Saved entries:
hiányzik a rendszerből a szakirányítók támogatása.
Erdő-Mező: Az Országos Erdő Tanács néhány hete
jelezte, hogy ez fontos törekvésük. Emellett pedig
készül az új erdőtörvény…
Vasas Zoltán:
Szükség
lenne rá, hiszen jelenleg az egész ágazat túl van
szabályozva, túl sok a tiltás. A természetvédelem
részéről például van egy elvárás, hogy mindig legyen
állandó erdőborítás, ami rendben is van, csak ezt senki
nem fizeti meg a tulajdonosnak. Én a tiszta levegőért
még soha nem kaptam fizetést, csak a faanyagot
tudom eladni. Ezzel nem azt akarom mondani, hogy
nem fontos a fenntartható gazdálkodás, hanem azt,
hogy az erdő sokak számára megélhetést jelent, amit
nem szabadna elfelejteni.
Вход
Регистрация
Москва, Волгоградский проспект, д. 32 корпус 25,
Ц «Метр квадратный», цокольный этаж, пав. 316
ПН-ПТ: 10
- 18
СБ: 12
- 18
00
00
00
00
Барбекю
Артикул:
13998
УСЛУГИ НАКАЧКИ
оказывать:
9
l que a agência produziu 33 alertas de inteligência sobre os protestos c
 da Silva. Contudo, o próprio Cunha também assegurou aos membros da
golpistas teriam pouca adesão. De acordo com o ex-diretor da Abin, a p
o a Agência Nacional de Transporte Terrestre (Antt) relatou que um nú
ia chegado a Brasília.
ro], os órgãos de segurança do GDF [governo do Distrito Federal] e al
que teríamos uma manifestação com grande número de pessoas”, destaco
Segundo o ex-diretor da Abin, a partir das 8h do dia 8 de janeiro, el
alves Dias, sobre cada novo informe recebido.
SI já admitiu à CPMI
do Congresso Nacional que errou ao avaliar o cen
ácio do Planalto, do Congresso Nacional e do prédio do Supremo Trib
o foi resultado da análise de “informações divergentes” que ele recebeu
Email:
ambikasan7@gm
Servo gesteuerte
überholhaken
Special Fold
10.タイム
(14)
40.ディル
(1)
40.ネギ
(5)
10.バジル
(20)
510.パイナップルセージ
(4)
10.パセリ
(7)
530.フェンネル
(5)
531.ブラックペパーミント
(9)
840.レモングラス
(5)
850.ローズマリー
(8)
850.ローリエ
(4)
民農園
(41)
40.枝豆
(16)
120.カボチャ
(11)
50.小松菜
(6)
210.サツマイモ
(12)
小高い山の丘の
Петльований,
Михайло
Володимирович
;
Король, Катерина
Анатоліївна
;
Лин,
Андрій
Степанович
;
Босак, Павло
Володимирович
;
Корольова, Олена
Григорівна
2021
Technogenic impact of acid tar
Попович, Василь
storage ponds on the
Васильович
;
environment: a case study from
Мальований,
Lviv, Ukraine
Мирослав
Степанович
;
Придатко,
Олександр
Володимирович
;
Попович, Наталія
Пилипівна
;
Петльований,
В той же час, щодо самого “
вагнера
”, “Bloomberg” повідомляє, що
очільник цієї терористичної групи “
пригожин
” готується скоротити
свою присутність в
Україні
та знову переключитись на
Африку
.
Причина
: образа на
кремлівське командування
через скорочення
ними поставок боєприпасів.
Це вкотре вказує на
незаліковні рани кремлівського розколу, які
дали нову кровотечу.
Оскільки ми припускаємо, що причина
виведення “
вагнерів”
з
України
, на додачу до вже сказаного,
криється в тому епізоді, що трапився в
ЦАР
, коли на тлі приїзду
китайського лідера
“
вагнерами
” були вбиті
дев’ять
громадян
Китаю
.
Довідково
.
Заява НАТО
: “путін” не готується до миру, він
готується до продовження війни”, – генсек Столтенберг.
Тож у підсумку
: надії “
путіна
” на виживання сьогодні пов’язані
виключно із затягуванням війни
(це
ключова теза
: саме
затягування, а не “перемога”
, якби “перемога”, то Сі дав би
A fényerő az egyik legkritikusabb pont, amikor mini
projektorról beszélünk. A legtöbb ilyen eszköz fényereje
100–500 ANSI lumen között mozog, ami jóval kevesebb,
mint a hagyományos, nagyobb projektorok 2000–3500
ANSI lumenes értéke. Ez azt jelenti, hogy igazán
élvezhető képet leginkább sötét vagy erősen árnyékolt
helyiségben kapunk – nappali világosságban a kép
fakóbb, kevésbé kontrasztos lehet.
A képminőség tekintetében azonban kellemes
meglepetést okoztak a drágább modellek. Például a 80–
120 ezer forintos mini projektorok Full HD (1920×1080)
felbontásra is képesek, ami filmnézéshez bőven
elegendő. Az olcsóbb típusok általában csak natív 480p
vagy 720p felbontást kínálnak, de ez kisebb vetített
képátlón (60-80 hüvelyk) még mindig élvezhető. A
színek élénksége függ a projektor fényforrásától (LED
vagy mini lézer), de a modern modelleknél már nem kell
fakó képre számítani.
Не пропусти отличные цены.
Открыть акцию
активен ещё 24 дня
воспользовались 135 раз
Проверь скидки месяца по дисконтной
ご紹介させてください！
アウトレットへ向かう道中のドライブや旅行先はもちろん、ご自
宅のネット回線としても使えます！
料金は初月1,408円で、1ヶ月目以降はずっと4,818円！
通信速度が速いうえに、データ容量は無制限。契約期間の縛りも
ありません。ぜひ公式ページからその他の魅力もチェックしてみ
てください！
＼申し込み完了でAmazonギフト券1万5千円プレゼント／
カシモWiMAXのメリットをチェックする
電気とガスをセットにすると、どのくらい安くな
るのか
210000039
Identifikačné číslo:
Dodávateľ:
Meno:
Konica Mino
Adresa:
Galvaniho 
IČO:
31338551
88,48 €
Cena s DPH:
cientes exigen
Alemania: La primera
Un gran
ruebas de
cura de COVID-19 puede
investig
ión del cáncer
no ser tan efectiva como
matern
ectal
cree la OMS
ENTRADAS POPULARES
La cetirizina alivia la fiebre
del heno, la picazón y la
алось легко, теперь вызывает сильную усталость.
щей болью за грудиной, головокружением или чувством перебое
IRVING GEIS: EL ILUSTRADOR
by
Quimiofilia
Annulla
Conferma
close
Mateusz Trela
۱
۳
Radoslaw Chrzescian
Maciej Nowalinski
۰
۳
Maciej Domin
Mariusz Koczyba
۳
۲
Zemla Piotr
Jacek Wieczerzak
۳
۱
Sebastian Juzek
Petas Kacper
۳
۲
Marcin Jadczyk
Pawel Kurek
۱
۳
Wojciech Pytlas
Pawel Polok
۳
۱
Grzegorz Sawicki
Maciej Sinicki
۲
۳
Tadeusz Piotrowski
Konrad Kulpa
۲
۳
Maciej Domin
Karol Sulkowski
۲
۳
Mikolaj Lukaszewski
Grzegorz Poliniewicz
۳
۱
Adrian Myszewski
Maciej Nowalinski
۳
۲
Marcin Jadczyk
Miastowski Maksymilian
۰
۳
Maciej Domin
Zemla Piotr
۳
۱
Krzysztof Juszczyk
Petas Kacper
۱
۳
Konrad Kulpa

- _JOB ITEM_: Quote the entries word for word, from the very first line down to the line containing "que teríamos uma", and include that line.

- _RESPONSE TO THE EXERCISE_:
hiányzik a rendszerből a szakirányítók támogatása.
Erdő-Mező: Az Országos Erdő Tanács néhány hete
jelezte, hogy ez fontos törekvésük. Emellett pedig
készül az új erdőtörvény…
Vasas Zoltán:
Szükség
lenne rá, hiszen jelenleg az egész ágazat túl van
szabályozva, túl sok a tiltás. A természetvédelem
részéről például van egy elvárás, hogy mindig legyen
állandó erdőborítás, ami rendben is van, csak ezt senki
nem fizeti meg a tulajdonosnak. Én a tiszta levegőért
még soha nem kaptam fizetést, csak a faanyagot
tudom eladni. Ezzel nem azt akarom mondani, hogy
nem fontos a fenntartható gazdálkodás, hanem azt,
hogy az erdő sokak számára megélhetést jelent, amit
nem szabadna elfelejteni.
Вход
Регистрация
Москва, Волгоградский проспект, д. 32 корпус 25,
Ц «Метр квадратный», цокольный этаж, пав. 316
ПН-ПТ: 10
- 18
СБ: 12
- 18
00
00
00
00
Барбекю
Артикул:
13998
УСЛУГИ НАКАЧКИ
оказывать:
9
l que a agência produziu 33 alertas de inteligência sobre os protestos c
 da Silva. Contudo, o próprio Cunha também assegurou aos membros da
golpistas teriam pouca adesão. De acordo com o ex-diretor da Abin, a p
o a Agência Nacional de Transporte Terrestre (Antt) relatou que um nú
ia chegado a Brasília.
ro], os órgãos de segurança do GDF [governo do Distrito Federal] e al
que teríamos uma manifestação com grande número de pessoas”, destaco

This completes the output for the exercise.